Um auf Ihre Frage zurückzukommen: Mir fiel in den 60er-Jahren auf, dass all die guten Künstler*innen einen Bogen um Luzern machten. Um diesem Zustand Einhalt zu gebieten, machte ich mich auf die Suche nach einer geeigneten Lokalität und wurde fündig. Ich fand ein Tele-Café mit etwa 200 Sitzplätzen. Darin projizierten die damaligen Besitzer Köche während ihrer Arbeit und boten den Gästen vor Ort Degustationen an.

Im Laufe der Zeit konnte sich fast jeder einen Fernseher leisten, und das Interesse an diesem Konzept liess nach. Ich kann von Glück sprechen, dass ich zum richtigen Zeitpunkt am richtigen Ort war, um dieses Lokal in ein Kleintheater umzubauen. Einer Gratiszeitung, die ich an alle Haushalte schickte, legte ich einen Einzahlungsschein mit dem Aufdruck drei Franken bei, schrieb aber dazu, dass man vor die drei noch eine eins schreiben solle, wenn man meine, dass ein Kleintheater für Luzern eine gute Idee sei; und eine weitere eins davor schreiben solle, wenn man es für eine sehr gute Idee halte. So konnte ich die ersten wichtigen Umbauten finanzieren. Ich kann also mit Stolz behaupten, dass ich der Erste bin, der Crowdfunding machte, um zum Theaterbesitzer zu werden – und zwar im Jahr 1967.

Einer deutschen Zirkusfamilie, die auf den Knie(n) lag, halfen Sie auf die Beine.

Im Jahr 1980 rief mich Bernhard Paul, der Direktor des Circus Roncalli, an. Er erzählte mir von der Trennung von André Heller, mit dem er den Circus gegründet hatte. Bernhard Paul bat mich um Hilfe, seinen Traum von einem Neustart zu realisieren. Ich half mit Sponsoren, die nötigen Finanzen zu sammeln. Beim Circus Knie hatte ich bereits 1977 durch mein Gastspiel Erfahrungen in der Manege gesammelt. So brachte ich mich bei Roncalli auch mit meiner Regiearbeit ins Premierenprogramm ein. Am 4. Juni 1980 hob sich der Vorhang, und wir feierten eine fulminante Premiere.

Sie sind ein Tausendsassa, der seinesgleichen sucht. Wie schafften Sie es seinerzeit, alles unter einen Hut zu bekommen?
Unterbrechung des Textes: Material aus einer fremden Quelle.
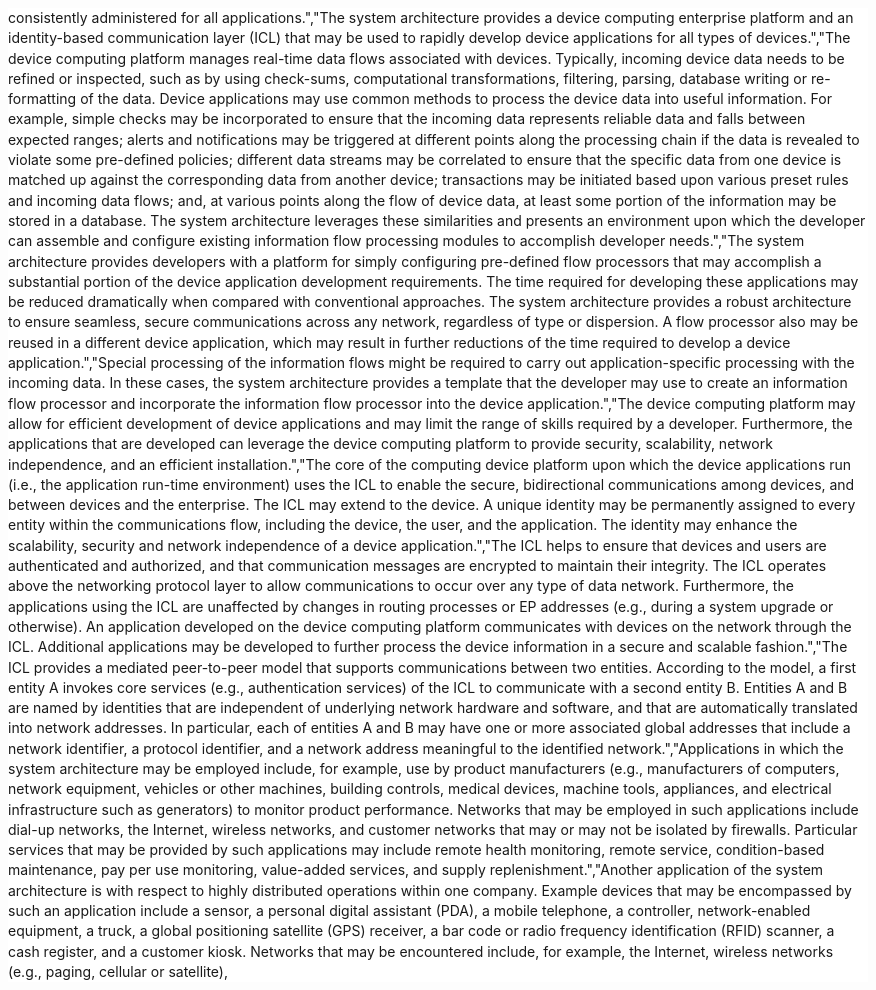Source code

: consistently administered for all applications.","The system architecture provides a device computing enterprise platform and an identity-based communication layer (ICL) that may be used to rapidly develop device applications for all types of devices.","The device computing platform manages real-time data flows associated with devices. Typically, incoming device data needs to be refined or inspected, such as by using check-sums, computational transformations, filtering, parsing, database writing or re-formatting of the data. Device applications may use common methods to process the device data into useful information. For example, simple checks may be incorporated to ensure that the incoming data represents reliable data and falls between expected ranges; alerts and notifications may be triggered at different points along the processing chain if the data is revealed to violate some pre-defined policies; different data streams may be correlated to ensure that the specific data from one device is matched up against the corresponding data from another device; transactions may be initiated based upon various preset rules and incoming data flows; and, at various points along the flow of device data, at least some portion of the information may be stored in a database. The system architecture leverages these similarities and presents an environment upon which the developer can assemble and configure existing information flow processing modules to accomplish developer needs.","The system architecture provides developers with a platform for simply configuring pre-defined flow processors that may accomplish a substantial portion of the device application development requirements. The time required for developing these applications may be reduced dramatically when compared with conventional approaches. The system architecture provides a robust architecture to ensure seamless, secure communications across any network, regardless of type or dispersion. A flow processor also may be reused in a different device application, which may result in further reductions of the time required to develop a device application.","Special processing of the information flows might be required to carry out application-specific processing with the incoming data. In these cases, the system architecture provides a template that the developer may use to create an information flow processor and incorporate the information flow processor into the device application.","The device computing platform may allow for efficient development of device applications and may limit the range of skills required by a developer. Furthermore, the applications that are developed can leverage the device computing platform to provide security, scalability, network independence, and an efficient installation.","The core of the computing device platform upon which the device applications run (i.e., the application run-time environment) uses the ICL to enable the secure, bidirectional communications among devices, and between devices and the enterprise. The ICL may extend to the device. A unique identity may be permanently assigned to every entity within the communications flow, including the device, the user, and the application. The identity may enhance the scalability, security and network independence of a device application.","The ICL helps to ensure that devices and users are authenticated and authorized, and that communication messages are encrypted to maintain their integrity. The ICL operates above the networking protocol layer to allow communications to occur over any type of data network. Furthermore, the applications using the ICL are unaffected by changes in routing processes or EP addresses (e.g., during a system upgrade or otherwise). An application developed on the device computing platform communicates with devices on the network through the ICL. Additional applications may be developed to further process the device information in a secure and scalable fashion.","The ICL provides a mediated peer-to-peer model that supports communications between two entities. According to the model, a first entity A invokes core services (e.g., authentication services) of the ICL to communicate with a second entity B. Entities A and B are named by identities that are independent of underlying network hardware and software, and that are automatically translated into network addresses. In particular, each of entities A and B may have one or more associated global addresses that include a network identifier, a protocol identifier, and a network address meaningful to the identified network.","Applications in which the system architecture may be employed include, for example, use by product manufacturers (e.g., manufacturers of computers, network equipment, vehicles or other machines, building controls, medical devices, machine tools, appliances, and electrical infrastructure such as generators) to monitor product performance. Networks that may be employed in such applications include dial-up networks, the Internet, wireless networks, and customer networks that may or may not be isolated by firewalls. Particular services that may be provided by such applications may include remote health monitoring, remote service, condition-based maintenance, pay per use monitoring, value-added services, and supply replenishment.","Another application of the system architecture is with respect to highly distributed operations within one company. Example devices that may be encompassed by such an application include a sensor, a personal digital assistant (PDA), a mobile telephone, a controller, network-enabled equipment, a truck, a global positioning satellite (GPS) receiver, a bar code or radio frequency identification (RFID) scanner, a cash register, and a customer kiosk. Networks that may be encountered include, for example, the Internet, wireless networks (e.g., paging, cellular or satellite),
Im Augenblick arbeite ich an meiner Autobiografie. Da gibt es Momente, in denen ich mir genau diese Frage stelle. Die Möglichkeiten, die mir heute noch geboten werden, sind vielfältig. Auch wenn ich aus Zeitgründen das eine oder andere absagen muss, versuche ich, die Anfragen damals wie heute bestmöglich zu meistern.

Um Abstand zu gewinnen, gingen Sie 1993 nach Amerika.

Nach dem Programm «Feuerabend» aus dem Jahr 1980 lief ich Gefahr, mich mit meinen Sketchen zu wiederholen. Also kündigte ich «Feuerabend» als mein letztes Programm an. Die Presse liess das kalt, was mich erstaunte. Nachdem ich aufgehört hatte zu spielen, wurde ich mit so vielen Anfragen und Aufgaben überschüttet, dass ich mich für eine Weile zurückziehen musste. Ich plante, für ein Jahr nach New York zu gehen. Geblieben bin ich deren fünf. Ich schlenderte von einem Theater zum nächsten, liess mich inspirieren, genoss die Kultur und genoss es, mich als «Mister Nobody» bewegen zu können. Wenn mir Niccel nicht über den Weg gelaufen wäre, wäre ich womöglich heute noch dort.

Nachdem ich in New York angekommen war, wurde ich erneut mit Anfragen überflutet. Plötzlich wollte jeder wissen, wie und wo ich dort lebe und was ich arbeite. Journalisten und Fernsehsender rannten mir die Tür ein. Auch während meiner Zeit in Amerika war ich also wieder hoch im Kurs. Schlussendlich arbeitete ich so viel für Europa, dass es Sinn machte, in die Schweiz zurückzukehren – mit Niccel an meiner Seite.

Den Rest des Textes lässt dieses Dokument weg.